よって、日本は中国と比べて就業率が低いように見えますが、言い換えると、女性には働く・働かないといった選択する余地が与えられているということでもあります。


3.専業主婦率が高い日本は、中国の未来像?

前述で述べたように、日本では2018年9月に女性就業率が史上最高(69.9%)を記録しました。

反対に、中国では近年、富裕層を中心に、専業主婦率がじわりじわりと伸長しています。ひと昔前までは、「あり得ない」とまで考えられていた、既婚女性が家庭に入るという選択肢が、「一馬力で家計が回せる富の象徴」として、多くの中国の若者の憧れとなってきました。

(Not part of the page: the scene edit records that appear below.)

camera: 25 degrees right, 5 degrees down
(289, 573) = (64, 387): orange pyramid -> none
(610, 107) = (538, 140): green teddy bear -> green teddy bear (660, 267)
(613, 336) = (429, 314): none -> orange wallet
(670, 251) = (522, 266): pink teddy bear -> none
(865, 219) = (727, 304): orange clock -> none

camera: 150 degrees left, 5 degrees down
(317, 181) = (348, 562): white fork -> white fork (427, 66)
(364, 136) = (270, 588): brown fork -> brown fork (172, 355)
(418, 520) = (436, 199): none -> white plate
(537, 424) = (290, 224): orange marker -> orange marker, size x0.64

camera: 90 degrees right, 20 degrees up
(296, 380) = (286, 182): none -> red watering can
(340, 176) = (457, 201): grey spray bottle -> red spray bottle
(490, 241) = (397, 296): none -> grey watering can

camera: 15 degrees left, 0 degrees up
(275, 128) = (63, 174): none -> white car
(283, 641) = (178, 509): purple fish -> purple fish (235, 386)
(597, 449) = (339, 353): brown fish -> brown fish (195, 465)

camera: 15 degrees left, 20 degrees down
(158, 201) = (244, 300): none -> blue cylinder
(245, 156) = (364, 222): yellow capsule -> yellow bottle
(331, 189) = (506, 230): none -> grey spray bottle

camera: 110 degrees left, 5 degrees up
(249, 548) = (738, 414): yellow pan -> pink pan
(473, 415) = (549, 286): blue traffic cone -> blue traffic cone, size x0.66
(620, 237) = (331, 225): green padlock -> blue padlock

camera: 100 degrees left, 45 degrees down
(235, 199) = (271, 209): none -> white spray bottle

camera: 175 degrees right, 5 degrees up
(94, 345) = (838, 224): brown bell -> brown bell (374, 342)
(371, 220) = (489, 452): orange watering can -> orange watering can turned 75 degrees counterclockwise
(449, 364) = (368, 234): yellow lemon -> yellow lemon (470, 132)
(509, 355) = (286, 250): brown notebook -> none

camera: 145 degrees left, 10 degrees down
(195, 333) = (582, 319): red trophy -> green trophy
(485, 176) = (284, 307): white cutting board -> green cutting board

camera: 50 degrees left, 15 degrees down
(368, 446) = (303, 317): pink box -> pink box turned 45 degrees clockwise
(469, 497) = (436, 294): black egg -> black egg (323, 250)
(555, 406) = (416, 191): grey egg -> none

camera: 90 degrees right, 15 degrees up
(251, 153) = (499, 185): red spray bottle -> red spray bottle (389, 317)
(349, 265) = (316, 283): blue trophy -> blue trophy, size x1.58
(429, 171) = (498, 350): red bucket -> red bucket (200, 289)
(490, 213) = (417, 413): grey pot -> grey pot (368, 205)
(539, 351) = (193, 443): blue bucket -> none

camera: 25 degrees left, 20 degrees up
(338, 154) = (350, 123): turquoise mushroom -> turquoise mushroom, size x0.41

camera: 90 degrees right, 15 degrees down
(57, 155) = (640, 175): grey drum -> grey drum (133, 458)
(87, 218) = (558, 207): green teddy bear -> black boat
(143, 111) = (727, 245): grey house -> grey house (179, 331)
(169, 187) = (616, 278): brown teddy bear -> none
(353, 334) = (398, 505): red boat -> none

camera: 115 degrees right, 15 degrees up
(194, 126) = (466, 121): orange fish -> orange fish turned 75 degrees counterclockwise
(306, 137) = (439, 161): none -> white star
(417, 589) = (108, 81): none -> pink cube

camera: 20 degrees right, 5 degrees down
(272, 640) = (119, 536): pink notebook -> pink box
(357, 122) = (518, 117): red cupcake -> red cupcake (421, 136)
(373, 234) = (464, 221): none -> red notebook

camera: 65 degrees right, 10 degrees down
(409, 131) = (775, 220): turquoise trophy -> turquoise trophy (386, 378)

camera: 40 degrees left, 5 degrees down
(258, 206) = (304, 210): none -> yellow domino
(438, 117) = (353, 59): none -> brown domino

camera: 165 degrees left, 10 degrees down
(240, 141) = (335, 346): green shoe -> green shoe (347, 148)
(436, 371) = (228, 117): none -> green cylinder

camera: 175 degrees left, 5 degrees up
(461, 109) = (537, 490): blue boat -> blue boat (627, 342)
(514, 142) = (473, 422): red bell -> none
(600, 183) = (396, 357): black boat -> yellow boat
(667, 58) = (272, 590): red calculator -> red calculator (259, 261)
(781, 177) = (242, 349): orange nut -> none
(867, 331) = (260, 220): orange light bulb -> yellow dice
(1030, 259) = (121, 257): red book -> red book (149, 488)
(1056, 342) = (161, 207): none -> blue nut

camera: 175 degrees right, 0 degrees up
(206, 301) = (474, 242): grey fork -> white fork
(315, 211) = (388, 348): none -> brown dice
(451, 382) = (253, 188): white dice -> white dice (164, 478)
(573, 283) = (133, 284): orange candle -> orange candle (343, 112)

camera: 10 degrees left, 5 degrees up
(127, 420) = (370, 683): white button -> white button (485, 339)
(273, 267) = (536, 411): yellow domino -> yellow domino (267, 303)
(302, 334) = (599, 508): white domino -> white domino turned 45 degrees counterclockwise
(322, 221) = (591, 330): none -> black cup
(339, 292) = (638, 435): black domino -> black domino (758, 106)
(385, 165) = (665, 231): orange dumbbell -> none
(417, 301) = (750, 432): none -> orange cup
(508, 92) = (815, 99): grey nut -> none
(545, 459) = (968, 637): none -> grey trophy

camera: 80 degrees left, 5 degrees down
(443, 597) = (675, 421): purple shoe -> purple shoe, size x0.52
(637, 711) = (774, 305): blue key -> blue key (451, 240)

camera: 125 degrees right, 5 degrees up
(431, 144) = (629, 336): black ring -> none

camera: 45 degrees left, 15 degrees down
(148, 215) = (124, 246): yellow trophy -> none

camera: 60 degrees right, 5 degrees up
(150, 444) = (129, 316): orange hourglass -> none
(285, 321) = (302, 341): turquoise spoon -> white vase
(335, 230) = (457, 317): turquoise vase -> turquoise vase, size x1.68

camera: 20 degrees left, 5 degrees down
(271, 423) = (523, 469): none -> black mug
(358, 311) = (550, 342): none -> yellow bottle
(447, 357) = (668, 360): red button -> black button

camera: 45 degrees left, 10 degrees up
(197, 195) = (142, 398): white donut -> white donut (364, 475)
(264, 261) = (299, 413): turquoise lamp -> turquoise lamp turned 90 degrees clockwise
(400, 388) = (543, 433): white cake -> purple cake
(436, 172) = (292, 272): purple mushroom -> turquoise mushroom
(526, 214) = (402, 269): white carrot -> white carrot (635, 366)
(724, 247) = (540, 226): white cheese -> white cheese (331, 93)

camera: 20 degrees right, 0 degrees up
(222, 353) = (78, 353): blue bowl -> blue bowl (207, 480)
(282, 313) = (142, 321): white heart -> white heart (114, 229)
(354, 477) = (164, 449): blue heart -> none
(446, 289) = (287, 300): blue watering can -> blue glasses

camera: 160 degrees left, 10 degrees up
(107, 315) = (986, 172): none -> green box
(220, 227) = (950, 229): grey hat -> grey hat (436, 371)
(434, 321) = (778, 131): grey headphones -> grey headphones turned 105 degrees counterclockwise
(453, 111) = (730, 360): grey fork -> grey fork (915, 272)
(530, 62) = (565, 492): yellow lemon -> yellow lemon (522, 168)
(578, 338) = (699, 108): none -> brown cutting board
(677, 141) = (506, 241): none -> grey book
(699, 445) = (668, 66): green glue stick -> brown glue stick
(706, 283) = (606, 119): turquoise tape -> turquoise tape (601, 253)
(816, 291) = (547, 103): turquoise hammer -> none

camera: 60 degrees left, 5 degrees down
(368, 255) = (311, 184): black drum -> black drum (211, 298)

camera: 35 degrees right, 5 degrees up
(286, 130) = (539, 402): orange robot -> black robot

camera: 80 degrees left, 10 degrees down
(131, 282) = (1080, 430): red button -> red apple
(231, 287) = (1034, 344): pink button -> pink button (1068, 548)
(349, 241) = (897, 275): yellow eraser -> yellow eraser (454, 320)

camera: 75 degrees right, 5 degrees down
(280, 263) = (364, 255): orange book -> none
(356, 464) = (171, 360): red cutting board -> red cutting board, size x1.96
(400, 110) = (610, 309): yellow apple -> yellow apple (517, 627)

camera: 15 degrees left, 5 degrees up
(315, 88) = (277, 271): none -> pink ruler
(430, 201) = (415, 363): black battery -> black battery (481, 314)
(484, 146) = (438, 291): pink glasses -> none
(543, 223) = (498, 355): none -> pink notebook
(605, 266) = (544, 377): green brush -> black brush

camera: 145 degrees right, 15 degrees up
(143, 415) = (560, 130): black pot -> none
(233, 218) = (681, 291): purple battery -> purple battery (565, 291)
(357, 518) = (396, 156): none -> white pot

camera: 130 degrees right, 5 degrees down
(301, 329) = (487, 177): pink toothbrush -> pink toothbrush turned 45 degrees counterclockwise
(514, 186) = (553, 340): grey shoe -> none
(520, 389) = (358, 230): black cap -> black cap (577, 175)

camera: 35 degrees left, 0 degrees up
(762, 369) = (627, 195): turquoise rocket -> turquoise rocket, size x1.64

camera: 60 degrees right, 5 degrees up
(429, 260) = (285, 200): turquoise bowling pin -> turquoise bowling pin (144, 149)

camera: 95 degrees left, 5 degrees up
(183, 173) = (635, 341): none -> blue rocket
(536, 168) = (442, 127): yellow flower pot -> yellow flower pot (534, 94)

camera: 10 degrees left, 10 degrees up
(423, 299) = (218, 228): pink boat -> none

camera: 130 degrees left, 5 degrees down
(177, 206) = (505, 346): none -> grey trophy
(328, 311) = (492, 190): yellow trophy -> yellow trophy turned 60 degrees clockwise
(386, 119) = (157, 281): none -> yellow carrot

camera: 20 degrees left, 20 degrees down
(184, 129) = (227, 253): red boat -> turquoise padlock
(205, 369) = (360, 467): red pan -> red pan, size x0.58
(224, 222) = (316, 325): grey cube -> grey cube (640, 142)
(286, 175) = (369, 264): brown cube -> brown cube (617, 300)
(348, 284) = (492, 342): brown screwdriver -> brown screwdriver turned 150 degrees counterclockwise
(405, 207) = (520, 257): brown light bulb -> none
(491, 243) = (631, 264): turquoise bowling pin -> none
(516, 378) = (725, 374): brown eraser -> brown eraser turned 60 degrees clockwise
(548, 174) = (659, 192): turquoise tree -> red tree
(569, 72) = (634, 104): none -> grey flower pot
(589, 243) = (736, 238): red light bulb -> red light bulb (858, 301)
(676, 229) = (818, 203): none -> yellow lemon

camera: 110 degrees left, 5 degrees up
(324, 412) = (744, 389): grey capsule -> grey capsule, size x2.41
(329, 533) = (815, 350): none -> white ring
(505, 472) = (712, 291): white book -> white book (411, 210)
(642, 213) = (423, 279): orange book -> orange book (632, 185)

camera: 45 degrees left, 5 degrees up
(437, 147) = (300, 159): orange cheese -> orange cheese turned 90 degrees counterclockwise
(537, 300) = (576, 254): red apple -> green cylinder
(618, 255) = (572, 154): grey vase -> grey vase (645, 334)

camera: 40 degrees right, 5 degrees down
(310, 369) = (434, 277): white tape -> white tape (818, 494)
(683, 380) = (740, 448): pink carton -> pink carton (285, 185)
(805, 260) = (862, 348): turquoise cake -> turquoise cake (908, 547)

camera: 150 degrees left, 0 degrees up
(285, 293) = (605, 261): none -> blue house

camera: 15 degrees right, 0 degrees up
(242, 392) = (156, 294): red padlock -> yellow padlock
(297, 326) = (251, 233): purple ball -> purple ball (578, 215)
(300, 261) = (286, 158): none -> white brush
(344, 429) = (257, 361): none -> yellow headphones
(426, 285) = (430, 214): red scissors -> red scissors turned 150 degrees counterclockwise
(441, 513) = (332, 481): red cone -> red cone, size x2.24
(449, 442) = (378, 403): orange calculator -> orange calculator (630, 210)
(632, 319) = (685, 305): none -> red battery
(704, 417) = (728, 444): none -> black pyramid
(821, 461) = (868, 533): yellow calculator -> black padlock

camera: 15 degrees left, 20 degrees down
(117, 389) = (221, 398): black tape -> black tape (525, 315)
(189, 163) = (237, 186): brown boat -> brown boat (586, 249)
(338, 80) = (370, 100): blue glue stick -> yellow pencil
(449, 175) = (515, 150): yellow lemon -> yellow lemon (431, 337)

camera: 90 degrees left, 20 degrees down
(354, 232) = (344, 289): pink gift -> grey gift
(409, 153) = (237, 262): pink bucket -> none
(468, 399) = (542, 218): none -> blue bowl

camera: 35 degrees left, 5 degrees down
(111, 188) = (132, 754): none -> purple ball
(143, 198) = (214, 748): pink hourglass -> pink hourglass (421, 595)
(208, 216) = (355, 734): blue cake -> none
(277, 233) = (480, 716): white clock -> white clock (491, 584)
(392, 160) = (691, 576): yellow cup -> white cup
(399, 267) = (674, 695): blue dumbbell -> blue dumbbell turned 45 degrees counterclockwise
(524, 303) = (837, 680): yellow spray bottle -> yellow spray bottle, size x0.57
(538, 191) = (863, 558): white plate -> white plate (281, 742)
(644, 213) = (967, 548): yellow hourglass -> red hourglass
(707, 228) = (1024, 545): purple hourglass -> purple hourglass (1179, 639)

2015年夏には、「私の前半生」というTVドラマが放映され、悠々自適に暮らす専業主婦がある日突然、夫に離婚を言い渡される…というストーリーでした。「家でしっかりと子供と一緒に過ごす時間が取れて…という専業主婦像に憧れる一方、キャリアを捨てて家庭に入るということは、リスクだよなぁ…」と、迷う若者の気持ちをくみ取った同作は、大流行しました。

中国の人材会社「智聯招聘」の調査によると、2012年時点で出産後に専業主婦の道を選ぶ女性は、30~35歳で28.1%である一方、25~30歳では38.1%と若年層になるにつれ、増加する傾向にあるとのことです。実際に、筆者の周りでも、上海北京といった大都市では、専業主婦の道を選ぶ知人友人が、ちらほら増えてきました。

今後、日本を追うように、核家族と高齢化が進む中国社会では、従来の祖父母が子供を見るという図式も徐々に崩れていくでしょう。

そうなった際に、中国社会がより日本的に、日本社会がより中国的に進化していく日が来るのも、そう遠くないのかもしれません。